The Queen of the Birds (Margot Knight) looks back over her life, from when she really was ‘the queen of the birds’, youthfully beautiful and desired and believing the world was hers to do with, and in, as she liked. The poignant nature of things is increased since Ms Knight is, of course, still beautiful – and she knows to use the stage and her movements to suggest a wasted energy under the languid surface.
Nest building? That could wait. But men proved unreliable, the career was often thwarted, the children ungrateful and the nest that did resignedly get built unrewarding…
The show began, apparently, as a monologue – the older Queen looks back – but then Christine Croyden added the young queen, Sybil (Charlotte Fox, a trained singer with a lovely voice and a strong presence), so that old queen and young queen can bounce off each other and be on stage together, sometimes in conflict, at other times in frustrated agreement. The five male characters in the life, variously played cleanly and forcefully – with honeyed promises or strutting assurance – by Rhys James and Nathaniel Schneider – flesh things out.

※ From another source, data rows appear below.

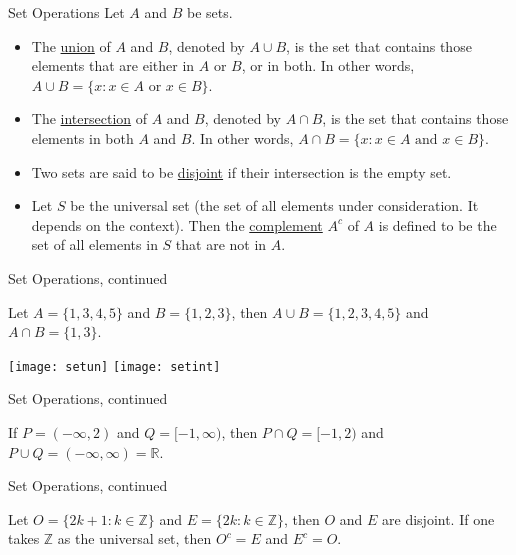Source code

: \begin{frame}{Set Operations}
 Let $A$ and $B$ be sets. 
\begin{itemize}
\item The \underline{union} of $A$ and $B$, denoted by $A\cup B$, is the set that contains those elements that are either in $A$ or $B$, or in both.  In other words, $A\cup B=\{x: x\in A \text{ or } x\in B\}$. 
\item The \underline{intersection} of $A$ and $B$, denoted by $A\cap B$, is the set that contains those elements in both $A$ and $B$.  In other words, $A\cap B=\{x: x\in A \text{ and } x\in B\}$. 
\item Two sets are said to be \underline{disjoint} if their intersection is the empty set. 
\item Let $S$ be the universal set (the set of all elements under consideration. It depends on the context).  Then the \underline{complement} $A^c$ of $A$ is defined to be the set of all elements in $S$ that are not in $A$.
\end{itemize}

\end{frame}

\begin{frame}{Set Operations, continued}
\begin{example} Let $A=\{1,3,4,5\}$ and $B=\{1,2,3\}$, then $A\cup B=\{1,2,3,4,5\}$ and $A\cap B=\{1,3\}$.
\end{example}

\begin{center}
\texttt{[image: setun]}
\texttt{[image: setint]}
\end{center}
\end{frame}

\begin{frame}{Set Operations, continued}
\begin{example}
If $P=(-\infty, 2)$ and $Q=[-1,\infty)$, then $P\cap Q=[-1,2)$ and $P\cup Q=(-\infty,\infty)=\mathbb{R}$.
\end{example}
\end{frame}

\begin{frame}{Set Operations, continued}
\begin{example} Let $O=\{2k+1: k\in \mathbb{Z}\}$ and $E=\{2k: k\in \mathbb{Z}\}$, then $O$ and $E$ are disjoint.  If one takes $\mathbb{Z}$ as the universal set, then $O^c=E$ and $E^c=O$.
\end{example}

\end{frame}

A brilliant stroke, however, was Ms Croyden’s decision to invite cabaret composer and lyricist Ella Filar to contribute. Some of Ms Filar’s songs were pre-existing, but they slot right in as comment or counterpoint to the story. A couple were composed especially for this show. One is ‘Posthuman Neo Feminazzi Tango’ – complete with a dance, of course. It’s a stand-out. But all the songs and the music are world class with that smoky, jagged, disturbing Weimar feel. (If you attend the show, you get a songbook of the lyrics.) Ms Filar is spooky on keyboard. Martin Zakharov alternates sax and clarinet; Sophie Kinston plays sharp violin.
Ms Croyden’s writing is pointed and only once becomes reflexively semi-autobiographical: a funny couple of sequences in which the mature Queen (as playwright) encounters a couple of male wanna-be theatre makers – with a grant - about to mount a production of Who’s Afraid of Virginia Woolf. They haven’t heard of Edward Albee, let alone read the play!
Elizabeth Walley’s direction only looks simple, stripped back to essentials, but it wisely avoids unnecessary busy-ness and is always to the point. The design of set and costumes by Dagmara Gleysztor is detailed, each item carefully chosen and expressive – from the Queen’s nest to her rather floaty, period chiffon to Sybil’s hot pants to duplicitous Romeo’s jacket, layered in black like a crow. Here is a show that runs about an hour and in which the sophistication and the theatrical and lived experience of the creators (and Ms Knight) are evident. Everybody ‘gets it’. It’s a pleasure to see a polished show of mature and witty reflection on life.